Late Bill Payment Reported

Feb 25, 2022 By Triston Martin

When creditor sends information to credit bureaus, they employ various status codes to show the amount of your account is current or is late. There's no code to indicate accounts that are between one and 29 days late. Creditors will apply their "current" code for that time frame, which is why the late payment will not be noticed or affect your credit scores until it's more than 30 calendar days overdue. Creditors will send updates to credit bureaus at various dates, and there's no way to pinpoint when the late payment's status shows up. Most creditors update their credit reports monthly, but you can expect the late payment to show in your credit reports within one or two months of getting behind on your payments.

Payment Marked Late On Credit Reports

Under the law of the United States, the late payment can't be reported to credit bureaus until it's at least 30 days late. A missed payment won't affect your credit score if you pay it before the 30-day date, but you could be charged the late fee. What you see on your credit reports is crucial because it's the information used to calculate how much credit you have. Because your payment history is the primary component of your credit score, going for more than 30 days behind due can be detrimental. If you've received payment modification from your creditors as a result of the pandemic, there is some security thanks to the CARES Act enacted in late March 2020. Accounts that are timely paid will remain classified as "current" as long as the modification to your payment is in effect, so long as you make payments according to the new arrangement. Delinquent accounts can remain reported in this way until you can make them the current state.

Are Late Payments Affecting Your Credit Score?

Paying late can affect your credit score; however, the effect will be based on your credit profile overall and the extent to which you are with your payments.
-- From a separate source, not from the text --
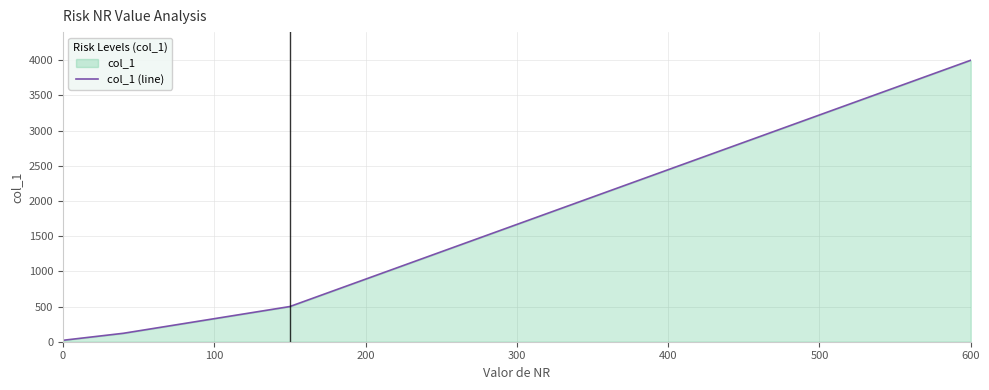

Reading left to right, what are all the values shown in this chart?

20	120	500	4000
In general, one late payment will result in more of a drop in score when you have excellent credit and good credit history. If you already have a bad score and a credit score shows another late payment or a new late payment can still harm your score but will decrease your score by fewer points.

The more behind you are on your payments, the more the impact it could have on your credit score. For instance, having 60, 90, or 120 days late accounts is more likely to affect your credit score than one 30 days late payment. Additionally, late payment's effect on credit scores generally decreases with time. After 7 years of late payment is removed from your credit report and will not affect your score at all.

Finding out when a late payment will be deleted from your credit report can be a little confusing, however. If you make a mistake on an installment and then make it current, the late fee will be removed within seven years; however, the remainder of your payment history remains visible on your credit record. If you make another late payment after bringing your account current, the late payment will be subject to its own timeline of seven years to be deleted. If late payments result in closing the account or if the creditor has to transfer your account off to collections, or charges from the accounts, then the complete account, as well as all associated negative marks, will be erased seven years after the initial late payment.

What Can I Do To Reduce The Negative Impact Of A Late Payment?

If you've made a late payment, don't panic. Most people have had a late payment made either intentionally or not, regardless of whether you're only beginning in the process of building credit. According to a study in 2020 by Experian, nearly 1.5 percent of customers have a late payment between 30 to 180 days after it was the due date on their credit reports. If you've had a great history of making payments punctually (especially for a prolonged period), contact your creditor to find out whether they're willing to accept a waiver of the late charge. Some but not all creditors will forgive the occasionally late payment.

If you're able to pay for a portion -- or, ideally, even all that's due. The less money is past due, the lower the impact on the credit rating. If you're unable to pay the debt in full, contact your creditor to discuss the issue. They might offer a payment plan instead of transferring accounts to collection agencies.